What is being asked ::
Only the pictures should be left out; repeat the rest of the data exactly.

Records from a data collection
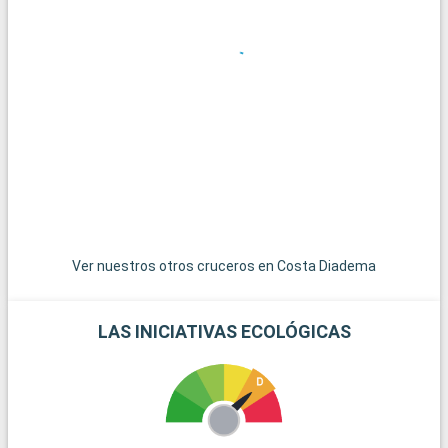
d
i
H
R
a
e
t
y
Ver nuestros otros cruceros en Costa Diadema
LAS INICIATIVAS ECOLÓGICAS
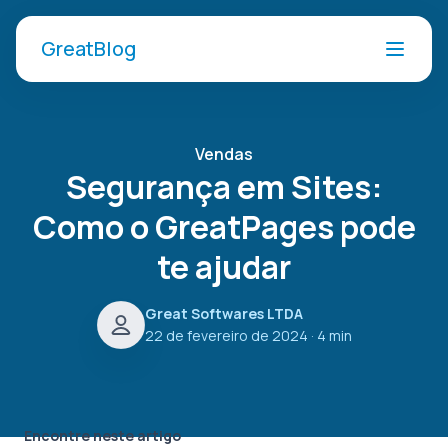
GreatBlog
Vendas
Segurança em Sites:
Como o GreatPages pode
te ajudar
Great Softwares LTDA
22 de fevereiro de 2024
· 4 min
Encontre neste artigo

Written answer ::
d
i
H
R
a
e
t
y
Ver nuestros otros cruceros en Costa Diadema
LAS INICIATIVAS ECOLÓGICAS
GreatBlog
Vendas
Segurança em Sites:
Como o GreatPages pode
te ajudar
Great Softwares LTDA
22 de fevereiro de 2024
· 4 min
Encontre neste artigo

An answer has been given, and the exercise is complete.